Below are just a few updates contained in the current report:
- ICE appears to be underreporting COVID-19 test results at several facilities. For example, on April 19, officials in Essex County, NJ began conducting tests among detained people at the Essex County Correctional Facility. Results indicated that 20 immigrants tested positive and 43 had antibodies present, directly contradicting ICE's official report of only two positive cases.
- ICE has conducted only limited tests to date, but the results are alarming: 60% of people tested had contracted COVID-19. A new model on transmission rates within detention centers concludes that between 72% and 100% of people in these facilities will be infected within 90 days.
- On April 20, a federal judge in California ordered ICE to conduct custody reviews to identify those medically vulnerable to the virus, and facilitate their release. In the meantime, the FFI report notes, ICE has continued to transfer people from facilities with confirmed cases of COVID-19 to facilities in other states - facilities which subsequently showed a jump in cases. Reports of people still in detention despite having pre-existing conditions that make them vulnerable to infection continue to pour into FFI.
- Reports of medical neglect are building; the highest number of reports - 45 - documented by FFI's interactive Detention Map relate to medical issues and neglect. Between April 15 and April 22, FFI received 27 calls to its hotline regarding medical issues. Several reports confirm that when people report COVID-19 symptons, they are simply given Tylenol or Advil.
- People in detention centers across the county are rightly demanding testing, PPE, treatment, access to soap and sanitizers - and release. But reports have surfaced at several facilities, including the Pine Praire ICE Processing Center (LA), Catahoula Correction Center (LA), Stewart Detention Center (FL) and Otay Mesa Detention Center (CA) of ICE using pepper-spray and even tear gas against those who have protested.

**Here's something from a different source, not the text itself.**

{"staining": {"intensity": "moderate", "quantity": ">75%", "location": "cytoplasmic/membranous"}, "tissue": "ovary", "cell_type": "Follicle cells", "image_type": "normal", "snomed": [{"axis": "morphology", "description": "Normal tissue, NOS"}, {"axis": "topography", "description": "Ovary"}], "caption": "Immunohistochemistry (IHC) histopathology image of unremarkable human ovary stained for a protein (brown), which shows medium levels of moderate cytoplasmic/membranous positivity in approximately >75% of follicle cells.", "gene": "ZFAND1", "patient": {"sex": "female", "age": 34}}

In summary, the report notes, "ICE fails to observe even basic public health protocols to mitigate against causing people inside their facilities to get the virus. In many cases, the agency willfully continues actions - including transfers without any known screening or testing - that will likely accelerate harm and put at risk the people who are in their custody while undermining public health officials' efforts to 'flatten the curve' and preserve hospital capacity."
FFI continues to call on ICE to use all existing mechanisms at its disposal to release those in its custody, including release on recognizance, parole and into community-based post-release support programs.